**CONSIGNE:**
Poursuivez le compte rendu du débat parlementaire sur les amendements n° 1 rectifié et n° 44 rectifié, en reprenant juste après sa dernière phrase.

**EXTRAIT CITÉ:**

►

On ne peut pas laisser ce texte pénal avec une imprécision rédactionnelle telle que la jurisprudence de la Cour de cassation permette ainsi d’élargir cette infraction dans des conditions qui, encore une fois, ne me semblent pas compatibles avec les principes généraux du droit.

M. le président. Quel est l’avis de la commission ?

M. Bernard Saugey, rapporteur. Je constate que la conférence des présidents a bien fait de prévoir, non seulement la soirée, mais aussi la nuit pour l’examen de ce texte. Je suis toutefois curieux de savoir combien nous serons encore dans l’hémicycle à une heure du matin…

Un sénateur du groupe UMP. Nous, nous y serons !

M. Bernard Saugey, rapporteur. Dans l’amendement de notre collègue Pierre-Yves Collombat, il y a en réalité trois dispositions.

Je ne puis que souscrire à la première, dont nous sommes conjointement les pères putatifs, puisque nous avions tous deux travaillé sur la prise illégale d’intérêts. L’amendement n° 1 rectifié, présenté par François Pillet, ne reprend que cette disposition, ce qui me conduira bien évidemment à lui donner un avis favorable, au nom de la commission.

En revanche, les deux autres dispositions posent davantage de problèmes.

En particulier, le 3° de l’amendement n° 44 rectifié prévoit de donner une portée législative à la jurisprudence de la cour d’appel de Douai, qui a relaxé un maire ayant giflé un adolescent.

J’observe que l’objet de cette disposition est d’ores et déjà satisfait par cette jurisprudence, qu’il convient également de compléter par celle qui porte sur l’état de nécessité résultant de la légitime défense.

J’émettrai donc un avis défavorable sur l’amendement n° 44 rectifié.

En revanche, sur la prise illégale d’intérêts, nous sommes tous d’accord : c’est pourquoi j’émets un avis favorable sur l’amendement n° 1 rectifié.

◄

**DONNÉES À EXAMINER:**
►

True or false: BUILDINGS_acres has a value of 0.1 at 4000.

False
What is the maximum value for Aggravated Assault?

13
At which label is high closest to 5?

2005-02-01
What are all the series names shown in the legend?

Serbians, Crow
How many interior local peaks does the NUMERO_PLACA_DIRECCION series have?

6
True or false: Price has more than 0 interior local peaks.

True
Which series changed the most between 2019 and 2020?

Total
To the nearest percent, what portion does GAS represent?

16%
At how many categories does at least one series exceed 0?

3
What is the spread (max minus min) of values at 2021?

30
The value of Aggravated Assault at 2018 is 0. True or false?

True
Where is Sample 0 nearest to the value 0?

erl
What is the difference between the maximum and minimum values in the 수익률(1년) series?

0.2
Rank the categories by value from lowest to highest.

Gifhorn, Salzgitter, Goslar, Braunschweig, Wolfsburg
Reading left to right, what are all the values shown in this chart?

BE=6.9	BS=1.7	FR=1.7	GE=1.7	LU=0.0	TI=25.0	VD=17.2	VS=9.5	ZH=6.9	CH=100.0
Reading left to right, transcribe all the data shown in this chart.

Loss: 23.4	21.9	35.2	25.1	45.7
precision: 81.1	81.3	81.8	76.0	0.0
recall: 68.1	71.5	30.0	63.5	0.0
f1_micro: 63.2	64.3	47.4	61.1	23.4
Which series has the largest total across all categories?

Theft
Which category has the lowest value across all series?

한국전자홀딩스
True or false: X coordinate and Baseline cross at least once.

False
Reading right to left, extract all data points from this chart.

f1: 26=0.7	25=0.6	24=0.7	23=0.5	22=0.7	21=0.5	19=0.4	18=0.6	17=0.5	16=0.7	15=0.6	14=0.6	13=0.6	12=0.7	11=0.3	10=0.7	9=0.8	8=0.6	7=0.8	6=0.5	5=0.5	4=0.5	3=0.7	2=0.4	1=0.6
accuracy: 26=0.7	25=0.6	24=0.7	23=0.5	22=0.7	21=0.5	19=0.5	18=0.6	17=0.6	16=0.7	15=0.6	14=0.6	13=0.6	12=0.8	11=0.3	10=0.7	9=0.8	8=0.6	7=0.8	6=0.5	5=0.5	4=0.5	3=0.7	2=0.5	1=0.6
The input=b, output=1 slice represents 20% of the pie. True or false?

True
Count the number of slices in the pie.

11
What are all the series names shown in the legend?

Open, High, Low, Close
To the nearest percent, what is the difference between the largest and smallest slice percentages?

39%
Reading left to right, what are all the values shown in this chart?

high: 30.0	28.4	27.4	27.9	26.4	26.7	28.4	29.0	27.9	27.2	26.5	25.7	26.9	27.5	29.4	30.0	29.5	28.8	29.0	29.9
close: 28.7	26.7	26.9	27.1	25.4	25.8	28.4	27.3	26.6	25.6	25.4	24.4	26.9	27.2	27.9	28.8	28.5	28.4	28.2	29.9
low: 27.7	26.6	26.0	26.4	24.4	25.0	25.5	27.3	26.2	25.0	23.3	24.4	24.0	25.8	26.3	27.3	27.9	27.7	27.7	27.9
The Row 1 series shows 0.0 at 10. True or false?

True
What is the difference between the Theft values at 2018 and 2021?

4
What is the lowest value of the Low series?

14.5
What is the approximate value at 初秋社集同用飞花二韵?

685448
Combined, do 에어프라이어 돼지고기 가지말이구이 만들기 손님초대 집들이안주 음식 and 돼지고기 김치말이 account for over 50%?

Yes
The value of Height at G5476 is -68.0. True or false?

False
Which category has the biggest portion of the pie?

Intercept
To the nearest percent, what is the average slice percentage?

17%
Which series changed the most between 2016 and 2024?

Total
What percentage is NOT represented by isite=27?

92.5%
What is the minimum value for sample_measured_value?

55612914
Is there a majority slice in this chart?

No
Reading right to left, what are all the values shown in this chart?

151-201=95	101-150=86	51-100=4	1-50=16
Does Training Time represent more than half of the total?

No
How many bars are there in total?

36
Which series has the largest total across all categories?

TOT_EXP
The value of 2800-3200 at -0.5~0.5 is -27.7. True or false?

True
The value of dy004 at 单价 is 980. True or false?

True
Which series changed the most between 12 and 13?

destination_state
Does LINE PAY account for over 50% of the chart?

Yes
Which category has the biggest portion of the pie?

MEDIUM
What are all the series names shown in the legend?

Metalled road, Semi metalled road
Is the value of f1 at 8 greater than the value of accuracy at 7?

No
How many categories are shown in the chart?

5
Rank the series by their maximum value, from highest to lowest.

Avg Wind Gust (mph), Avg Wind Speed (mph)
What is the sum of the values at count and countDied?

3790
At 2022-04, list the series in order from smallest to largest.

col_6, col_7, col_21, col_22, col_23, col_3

◄

**RÉSULTAT OBTENU:**
M. le président. Quel est l’avis du Gouvernement ?

Mme Marylise Lebranchu, ministre. Sur ces deux amendements tendant à réviser le code pénal au détour d’une proposition de loi, je ne puis qu’émettre un avis défavorable. Une telle révision exigerait en effet un travail important de concertation avec la Chancellerie.

Le problème de la prise illégale d’intérêts n’est pas si simple. Nous avons bien dit que l’élu serait amené à se demander, au cas par cas, si son intérêt personnel était en lien ou non avec un intérêt général. Face à une question aussi complexe, je préfère que l’on s’abstienne de toute modification du code au détour de cette proposition.

En conséquence, l’avis du Gouvernement est défavorable sur les deux amendements.

M. le président. La parole est à M. Jean-Jacques Hyest, pour explication de vote.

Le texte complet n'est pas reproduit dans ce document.